The proposed ordinance features a revised zoning map outlining the locations of four types of residential districts, four commercial, two industrial and three “special”:
• S, Conservancy — intended to provide the conservation of open space and the preservation of environmentally sensitive areas throughout the municipality.
• LF, Landfill — intended to provide for control over the locations of both public and private landfills and their design, use, reuse and reclamation.
• BLVD, Boulevard — intended to encourage a mix of residential and commercial development. Examples in other municipalities include The Waterfront in Homestead, Hastings in South Fayette and Southpointe in Cecil, Washington County.
In Monroeville, the mixed-use corridors primarily would be along Business Route 22, Route 48 and Route 286.
“Currently, that’s all just zoned straight commercial,” Whealdon said. “We’re giving more opportunities to those businesses if they want to incorporate apartments or some type of residential.”
The draft ordinance lists oil and gas development as a conditional use in the Conservancy, Landfill and M-2 Manufacturing districts, so as to avoid “exclusionary zoning,” according to Whealdon.
“We could be sued and we could end up in court, and a judge — or the district attorney, in another case — can tell us where to put it. And we have no choice. We have no say in that,” he said. “So we have to allow for it somewhere, and we just have to be careful where it goes.”

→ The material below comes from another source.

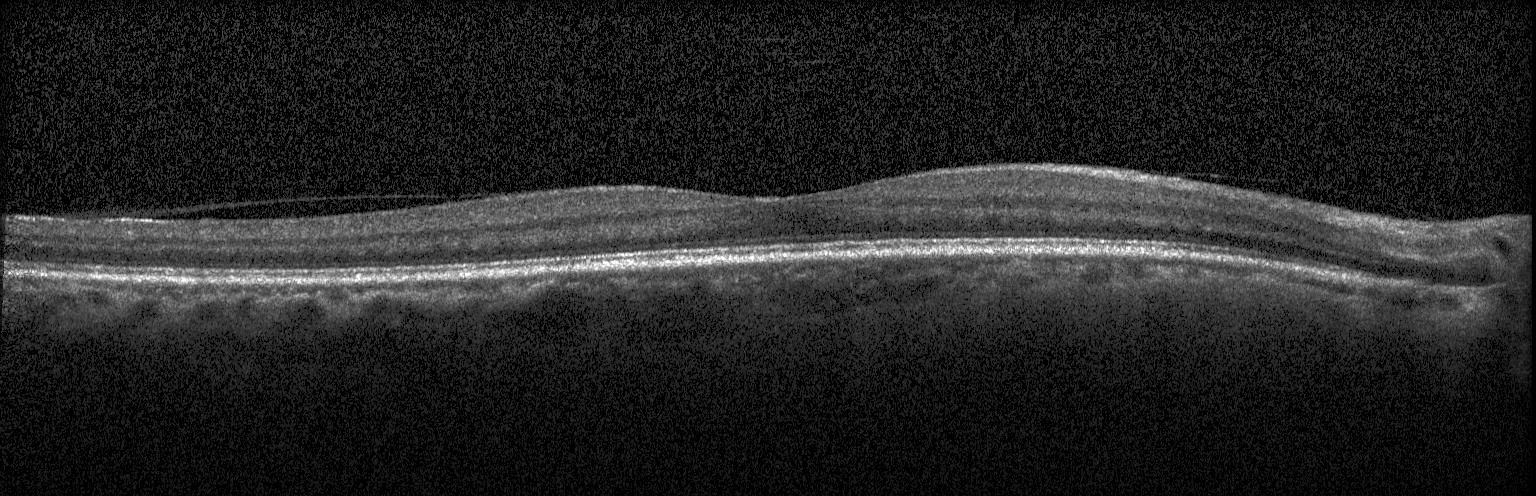 Instrument: Heidelberg Spectralis · retinal OCT cross-section · horizontal scan through the fovea
Dx: no choroidal neovascularization, no diabetic macular edema, and no drusen.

Another notable aspect of the ordinance as proposed is the designation of a Medical Overlay District “to promote a medical campus setting by creating specific development standards for hospital and medical uses.” Whealdon mentioned large-scale municipal employers UPMC and Forbes Hospital as having the potential to benefit from the flexibility offered by the district.
“Every time they want to expand, it’s always a hassle for them,” he said. “They need a variance or they need to do something special.”
The proposed zoning ordinance and map are available at www.monroeville.pa.us/CivicAlerts.aspx?AID=46.